__EXERCISE__: Word for word, set down every line of the entries below from the line with "a LimeSDR Mini." to the line with "The future hardware", including both, and no other line.

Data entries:
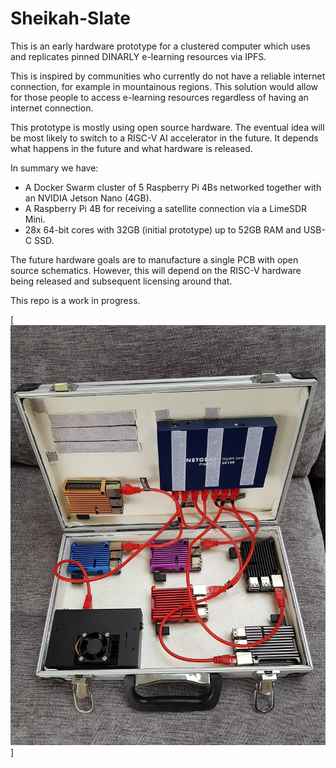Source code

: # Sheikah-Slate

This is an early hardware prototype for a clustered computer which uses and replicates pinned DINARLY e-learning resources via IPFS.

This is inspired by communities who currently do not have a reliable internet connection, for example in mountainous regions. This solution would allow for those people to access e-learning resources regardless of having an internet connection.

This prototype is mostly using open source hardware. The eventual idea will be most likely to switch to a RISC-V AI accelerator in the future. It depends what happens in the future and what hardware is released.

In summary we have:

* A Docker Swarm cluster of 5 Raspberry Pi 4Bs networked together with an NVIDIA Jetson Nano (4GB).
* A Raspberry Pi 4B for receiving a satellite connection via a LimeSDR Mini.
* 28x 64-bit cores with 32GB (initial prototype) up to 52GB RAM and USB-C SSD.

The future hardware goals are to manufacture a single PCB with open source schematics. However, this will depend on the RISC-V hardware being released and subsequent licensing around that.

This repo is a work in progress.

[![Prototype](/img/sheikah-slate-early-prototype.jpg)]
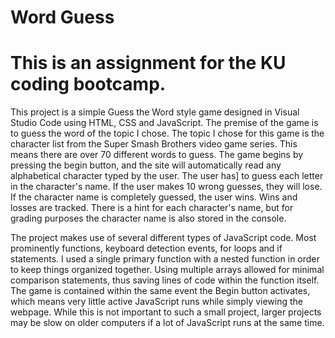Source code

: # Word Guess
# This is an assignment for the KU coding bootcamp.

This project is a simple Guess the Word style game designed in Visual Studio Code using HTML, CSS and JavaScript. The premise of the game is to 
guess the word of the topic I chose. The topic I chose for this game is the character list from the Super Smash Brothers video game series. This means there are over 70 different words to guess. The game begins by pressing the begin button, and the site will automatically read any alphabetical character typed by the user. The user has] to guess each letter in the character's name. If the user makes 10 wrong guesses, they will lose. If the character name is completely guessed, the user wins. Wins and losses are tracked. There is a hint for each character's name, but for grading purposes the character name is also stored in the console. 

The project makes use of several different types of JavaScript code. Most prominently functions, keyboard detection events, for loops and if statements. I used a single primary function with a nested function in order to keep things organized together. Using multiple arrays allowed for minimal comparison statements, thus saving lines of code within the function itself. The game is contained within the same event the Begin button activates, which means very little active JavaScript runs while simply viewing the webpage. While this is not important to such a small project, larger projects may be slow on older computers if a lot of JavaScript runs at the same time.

==

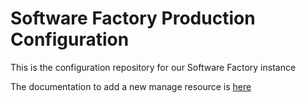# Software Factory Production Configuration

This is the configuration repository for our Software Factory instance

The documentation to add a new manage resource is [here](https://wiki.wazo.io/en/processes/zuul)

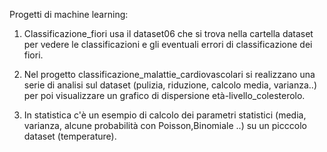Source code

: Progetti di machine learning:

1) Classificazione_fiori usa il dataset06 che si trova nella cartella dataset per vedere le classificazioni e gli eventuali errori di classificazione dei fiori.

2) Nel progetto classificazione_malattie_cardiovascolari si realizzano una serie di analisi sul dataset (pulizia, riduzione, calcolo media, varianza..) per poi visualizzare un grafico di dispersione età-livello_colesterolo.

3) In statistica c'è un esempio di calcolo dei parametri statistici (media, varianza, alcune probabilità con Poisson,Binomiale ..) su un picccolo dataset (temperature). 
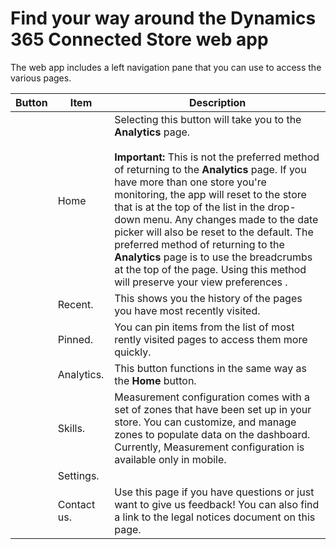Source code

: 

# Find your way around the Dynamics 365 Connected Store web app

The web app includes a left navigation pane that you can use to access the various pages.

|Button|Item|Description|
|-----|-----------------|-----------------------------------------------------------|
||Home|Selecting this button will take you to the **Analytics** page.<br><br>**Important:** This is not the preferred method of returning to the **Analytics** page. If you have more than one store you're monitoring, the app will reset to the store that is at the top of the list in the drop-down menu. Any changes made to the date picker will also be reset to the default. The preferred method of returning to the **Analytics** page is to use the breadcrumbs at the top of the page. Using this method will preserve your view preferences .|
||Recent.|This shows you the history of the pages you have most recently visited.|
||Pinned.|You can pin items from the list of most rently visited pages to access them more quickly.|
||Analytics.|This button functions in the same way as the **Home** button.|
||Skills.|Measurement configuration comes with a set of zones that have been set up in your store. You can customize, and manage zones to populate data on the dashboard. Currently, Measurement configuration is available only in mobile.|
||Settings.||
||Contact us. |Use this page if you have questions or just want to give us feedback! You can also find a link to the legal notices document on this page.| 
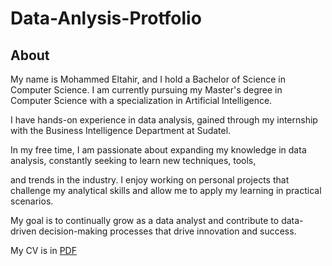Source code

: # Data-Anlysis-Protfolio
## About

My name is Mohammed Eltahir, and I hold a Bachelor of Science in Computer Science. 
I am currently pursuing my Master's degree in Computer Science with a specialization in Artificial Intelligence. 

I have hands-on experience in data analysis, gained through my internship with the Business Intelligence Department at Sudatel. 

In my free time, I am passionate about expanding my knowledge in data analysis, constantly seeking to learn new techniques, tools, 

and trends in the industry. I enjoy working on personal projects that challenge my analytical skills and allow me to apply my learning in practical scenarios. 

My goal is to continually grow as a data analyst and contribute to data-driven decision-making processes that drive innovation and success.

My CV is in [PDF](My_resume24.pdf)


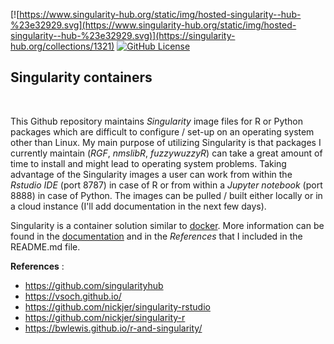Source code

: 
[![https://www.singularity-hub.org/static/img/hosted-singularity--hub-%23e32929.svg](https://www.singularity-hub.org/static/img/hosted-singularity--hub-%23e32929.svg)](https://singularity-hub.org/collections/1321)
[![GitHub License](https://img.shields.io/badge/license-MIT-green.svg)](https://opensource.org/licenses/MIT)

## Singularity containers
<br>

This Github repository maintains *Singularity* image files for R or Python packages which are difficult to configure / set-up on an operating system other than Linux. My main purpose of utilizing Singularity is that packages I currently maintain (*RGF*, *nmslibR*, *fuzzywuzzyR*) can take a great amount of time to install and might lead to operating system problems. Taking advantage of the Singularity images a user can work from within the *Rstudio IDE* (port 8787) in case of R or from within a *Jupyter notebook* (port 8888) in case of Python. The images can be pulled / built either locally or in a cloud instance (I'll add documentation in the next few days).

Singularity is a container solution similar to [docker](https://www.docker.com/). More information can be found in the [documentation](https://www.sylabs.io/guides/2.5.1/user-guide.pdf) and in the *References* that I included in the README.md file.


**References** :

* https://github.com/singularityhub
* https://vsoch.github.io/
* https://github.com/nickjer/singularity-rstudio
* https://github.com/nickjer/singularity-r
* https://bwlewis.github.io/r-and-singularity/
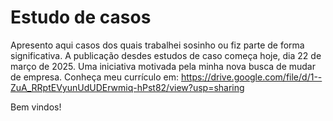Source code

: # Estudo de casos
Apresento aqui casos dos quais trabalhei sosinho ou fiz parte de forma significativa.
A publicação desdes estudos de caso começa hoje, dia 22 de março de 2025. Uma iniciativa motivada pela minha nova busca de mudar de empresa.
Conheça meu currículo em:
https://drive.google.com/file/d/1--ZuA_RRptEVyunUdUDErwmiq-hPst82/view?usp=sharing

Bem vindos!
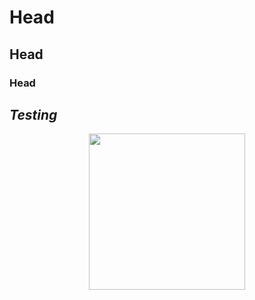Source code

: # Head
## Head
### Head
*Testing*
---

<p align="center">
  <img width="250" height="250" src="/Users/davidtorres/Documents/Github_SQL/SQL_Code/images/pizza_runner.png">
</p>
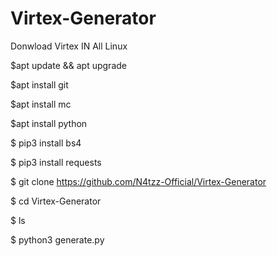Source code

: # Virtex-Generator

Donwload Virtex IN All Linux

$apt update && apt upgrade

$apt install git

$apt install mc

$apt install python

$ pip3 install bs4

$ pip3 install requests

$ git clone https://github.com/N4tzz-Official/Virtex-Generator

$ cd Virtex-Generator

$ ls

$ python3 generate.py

__EXERCISE OUTPUT__:
* A Raspberry Pi 4B for receiving a satellite connection via a LimeSDR Mini.
* 28x 64-bit cores with 32GB (initial prototype) up to 52GB RAM and USB-C SSD.

The future hardware goals are to manufacture a single PCB with open source schematics. However, this will depend on the RISC-V hardware being released and subsequent licensing around that.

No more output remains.